YOUR OBJECTIVE :: Your job with the data below: print everything from the line that holds "Kärcher U.S.A." down to the line that holds "162 R.K. Lowe", ends included, exactly, and nothing else.

EXTRACTED INFORMATION ::
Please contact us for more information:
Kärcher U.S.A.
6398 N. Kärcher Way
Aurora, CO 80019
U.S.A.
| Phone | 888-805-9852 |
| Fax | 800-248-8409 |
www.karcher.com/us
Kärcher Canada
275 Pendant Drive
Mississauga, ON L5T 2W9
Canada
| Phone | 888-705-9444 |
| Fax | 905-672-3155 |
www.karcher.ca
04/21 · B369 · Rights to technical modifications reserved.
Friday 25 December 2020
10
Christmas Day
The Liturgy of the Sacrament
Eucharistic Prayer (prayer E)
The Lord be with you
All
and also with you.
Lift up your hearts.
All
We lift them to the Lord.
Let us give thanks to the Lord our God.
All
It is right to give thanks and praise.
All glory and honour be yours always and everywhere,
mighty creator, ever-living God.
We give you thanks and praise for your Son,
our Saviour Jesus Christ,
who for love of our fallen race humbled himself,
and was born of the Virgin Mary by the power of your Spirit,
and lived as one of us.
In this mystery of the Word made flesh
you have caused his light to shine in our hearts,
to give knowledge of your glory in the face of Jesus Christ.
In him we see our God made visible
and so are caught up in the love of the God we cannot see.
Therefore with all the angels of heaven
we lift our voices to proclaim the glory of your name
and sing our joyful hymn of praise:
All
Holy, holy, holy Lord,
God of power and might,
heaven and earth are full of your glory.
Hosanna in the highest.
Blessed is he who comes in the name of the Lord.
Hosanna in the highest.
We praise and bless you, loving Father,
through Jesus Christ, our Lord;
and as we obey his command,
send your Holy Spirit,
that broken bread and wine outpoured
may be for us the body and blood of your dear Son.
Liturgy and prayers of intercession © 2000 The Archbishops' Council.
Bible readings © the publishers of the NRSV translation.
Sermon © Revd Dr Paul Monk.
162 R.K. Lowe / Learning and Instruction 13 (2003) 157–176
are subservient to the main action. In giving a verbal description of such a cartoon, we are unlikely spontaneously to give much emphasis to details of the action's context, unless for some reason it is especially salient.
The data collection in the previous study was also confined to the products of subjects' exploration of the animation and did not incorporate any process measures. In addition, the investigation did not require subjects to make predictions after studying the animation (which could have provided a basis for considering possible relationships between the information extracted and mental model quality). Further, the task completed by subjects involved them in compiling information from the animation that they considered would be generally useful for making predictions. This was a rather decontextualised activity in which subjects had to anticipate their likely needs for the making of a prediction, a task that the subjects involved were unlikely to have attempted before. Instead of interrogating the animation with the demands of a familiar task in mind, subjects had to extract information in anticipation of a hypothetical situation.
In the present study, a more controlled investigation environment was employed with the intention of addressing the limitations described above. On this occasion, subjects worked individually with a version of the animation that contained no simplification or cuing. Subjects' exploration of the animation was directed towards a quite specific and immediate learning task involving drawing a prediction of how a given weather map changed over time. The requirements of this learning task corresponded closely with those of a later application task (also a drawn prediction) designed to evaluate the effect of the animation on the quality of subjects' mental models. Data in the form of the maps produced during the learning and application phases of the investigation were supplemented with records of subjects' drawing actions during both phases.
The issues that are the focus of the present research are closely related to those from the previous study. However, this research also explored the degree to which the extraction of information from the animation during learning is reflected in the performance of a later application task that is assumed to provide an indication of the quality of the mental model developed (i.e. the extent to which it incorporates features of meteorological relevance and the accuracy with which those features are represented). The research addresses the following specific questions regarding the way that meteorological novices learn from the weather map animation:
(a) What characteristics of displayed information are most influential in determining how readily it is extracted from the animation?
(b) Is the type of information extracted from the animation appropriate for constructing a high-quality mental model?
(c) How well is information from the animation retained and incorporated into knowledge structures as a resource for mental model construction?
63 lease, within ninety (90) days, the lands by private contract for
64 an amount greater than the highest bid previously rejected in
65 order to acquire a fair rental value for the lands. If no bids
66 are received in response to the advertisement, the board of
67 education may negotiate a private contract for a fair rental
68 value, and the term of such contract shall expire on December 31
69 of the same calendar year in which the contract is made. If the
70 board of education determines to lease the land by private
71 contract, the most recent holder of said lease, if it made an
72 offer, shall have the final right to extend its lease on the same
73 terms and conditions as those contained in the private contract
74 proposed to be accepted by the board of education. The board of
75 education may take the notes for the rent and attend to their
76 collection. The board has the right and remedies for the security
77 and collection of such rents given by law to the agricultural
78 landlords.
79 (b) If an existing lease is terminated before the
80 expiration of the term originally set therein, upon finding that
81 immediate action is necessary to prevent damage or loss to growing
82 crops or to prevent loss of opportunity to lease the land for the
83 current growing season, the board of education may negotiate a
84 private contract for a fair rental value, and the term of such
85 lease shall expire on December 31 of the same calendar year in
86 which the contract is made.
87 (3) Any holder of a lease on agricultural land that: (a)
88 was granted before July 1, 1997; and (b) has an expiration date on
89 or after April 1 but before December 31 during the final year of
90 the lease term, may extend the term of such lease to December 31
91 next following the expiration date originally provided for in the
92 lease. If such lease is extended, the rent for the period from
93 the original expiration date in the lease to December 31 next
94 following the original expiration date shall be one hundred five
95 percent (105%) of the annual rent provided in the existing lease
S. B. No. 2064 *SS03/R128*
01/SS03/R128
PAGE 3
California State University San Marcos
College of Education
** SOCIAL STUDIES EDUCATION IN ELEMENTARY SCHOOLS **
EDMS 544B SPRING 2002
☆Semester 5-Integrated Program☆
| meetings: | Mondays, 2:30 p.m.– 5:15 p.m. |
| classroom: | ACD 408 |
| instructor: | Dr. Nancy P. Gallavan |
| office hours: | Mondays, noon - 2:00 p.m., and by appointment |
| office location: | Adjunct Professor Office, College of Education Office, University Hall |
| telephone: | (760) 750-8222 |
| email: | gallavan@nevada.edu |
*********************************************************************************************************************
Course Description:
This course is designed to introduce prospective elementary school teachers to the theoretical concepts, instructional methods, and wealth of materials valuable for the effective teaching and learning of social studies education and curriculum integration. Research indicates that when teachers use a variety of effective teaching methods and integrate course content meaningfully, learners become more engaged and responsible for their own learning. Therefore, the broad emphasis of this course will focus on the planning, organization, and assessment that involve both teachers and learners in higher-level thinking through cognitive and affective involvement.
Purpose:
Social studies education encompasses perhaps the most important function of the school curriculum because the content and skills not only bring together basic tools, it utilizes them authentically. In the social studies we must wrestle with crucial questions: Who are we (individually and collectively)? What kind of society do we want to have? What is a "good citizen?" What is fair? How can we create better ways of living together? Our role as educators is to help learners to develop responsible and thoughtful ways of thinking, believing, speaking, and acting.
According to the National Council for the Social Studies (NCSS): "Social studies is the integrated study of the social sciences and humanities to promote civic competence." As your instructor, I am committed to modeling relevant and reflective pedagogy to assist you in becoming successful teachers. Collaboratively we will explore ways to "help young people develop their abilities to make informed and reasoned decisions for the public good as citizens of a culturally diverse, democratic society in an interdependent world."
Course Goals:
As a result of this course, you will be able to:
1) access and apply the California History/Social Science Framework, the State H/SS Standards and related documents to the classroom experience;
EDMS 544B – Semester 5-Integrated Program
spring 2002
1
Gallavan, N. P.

EXERCISE RESULT ::
Kärcher U.S.A.
6398 N. Kärcher Way
Aurora, CO 80019
U.S.A.
| Phone | 888-805-9852 |
| Fax | 800-248-8409 |
www.karcher.com/us
Kärcher Canada
275 Pendant Drive
Mississauga, ON L5T 2W9
Canada
| Phone | 888-705-9444 |
| Fax | 905-672-3155 |
www.karcher.ca
04/21 · B369 · Rights to technical modifications reserved.
Friday 25 December 2020
10
Christmas Day
The Liturgy of the Sacrament
Eucharistic Prayer (prayer E)
The Lord be with you
All
and also with you.
Lift up your hearts.
All
We lift them to the Lord.
Let us give thanks to the Lord our God.
All
It is right to give thanks and praise.
All glory and honour be yours always and everywhere,
mighty creator, ever-living God.
We give you thanks and praise for your Son,
our Saviour Jesus Christ,
who for love of our fallen race humbled himself,
and was born of the Virgin Mary by the power of your Spirit,
and lived as one of us.
In this mystery of the Word made flesh
you have caused his light to shine in our hearts,
to give knowledge of your glory in the face of Jesus Christ.
In him we see our God made visible
and so are caught up in the love of the God we cannot see.
Therefore with all the angels of heaven
we lift our voices to proclaim the glory of your name
and sing our joyful hymn of praise:
All
Holy, holy, holy Lord,
God of power and might,
heaven and earth are full of your glory.
Hosanna in the highest.
Blessed is he who comes in the name of the Lord.
Hosanna in the highest.
We praise and bless you, loving Father,
through Jesus Christ, our Lord;
and as we obey his command,
send your Holy Spirit,
that broken bread and wine outpoured
may be for us the body and blood of your dear Son.
Liturgy and prayers of intercession © 2000 The Archbishops' Council.
Bible readings © the publishers of the NRSV translation.
Sermon © Revd Dr Paul Monk.
162 R.K. Lowe / Learning and Instruction 13 (2003) 157–176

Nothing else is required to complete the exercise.